過酷さがどんどん増していく一年間・・・。

 

悲しみが次から次へと襲いかかる一年間・・・。

 

 

渓太郎の体に腫瘍が発見されたときに抱いた「絶対に助ける!」という希望は、それが最も悪性度の高いガンだとわかった瞬間に「生きていてくれるだけでいい。

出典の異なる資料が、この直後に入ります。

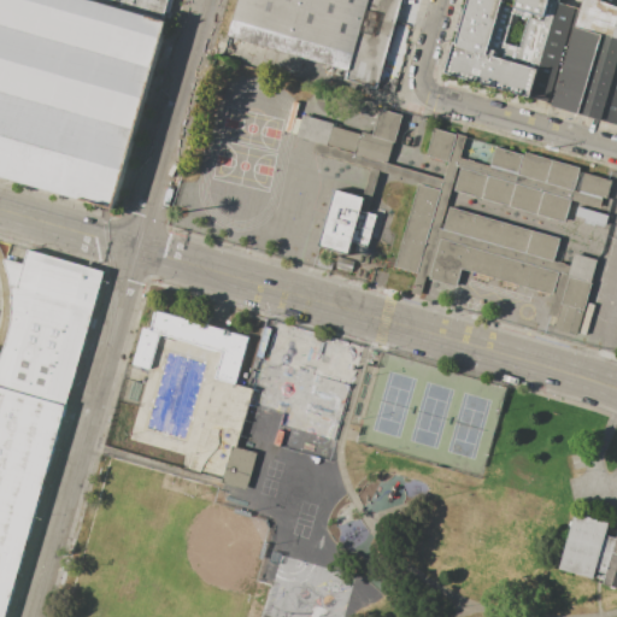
[(0,0),(0,177),(105,209),(115,211),(175,0),(0,0)]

」という悲願に変わった。

 

いくら治療を繰り返しても転移をしていく現実の中で、その悲願は「少しでも長く一緒にいたい」という細い細い祈りとなった。

 

そして、延命治療が始まると、その祈りは「生きていてくれてありがとう・・・」という感謝になった。

 

 

 

 

願いがはじかれるたびにストンと落ちた、絶望の闇。

 

 

 

這い上がっては、落ち、這い上がっては落ち・・・・。

 

 

繰り返すごとに、深くなる闇。

 

 

 

 

だけど・・・

 

グレー色の闇の中では見えなかった光が見えたのは、辺りが真っ暗になった時からだった。

 

 

 

 

「一緒に生きる」という願いがはじかれて、小さな胸が打つ鼓動の一回、一回のすばらしさに意識が向いた。

 

 

「未来」に目を向けることができなくなって、「今」ここに生きていてくれることに感謝が湧き上がった。

 

 

そして、渓太郎のぬくもりを感じた時、人の存在そのものが愛のかたまりなのだ気がついた。

 

 

 

 

そこでしか見えない景色がある。

 

 

 

 

だからもし、もう一度生まれ変わることがあったとしたら・・・

 

(すごくイヤだけど・・・  すごく、すごくイヤだけど・・・)

 

それでも私はまた、あの過酷な時間を経験したい。

 

 

 

 

一分、一秒の命を感じながら生きる毎日。

 

人の存在そのものが愛だと感じる日々。

 

それは、

 

これまで見たことがない美しい光がいくつも見えた時間。

 

 

 

それが、真っ暗闇の中で見た景色。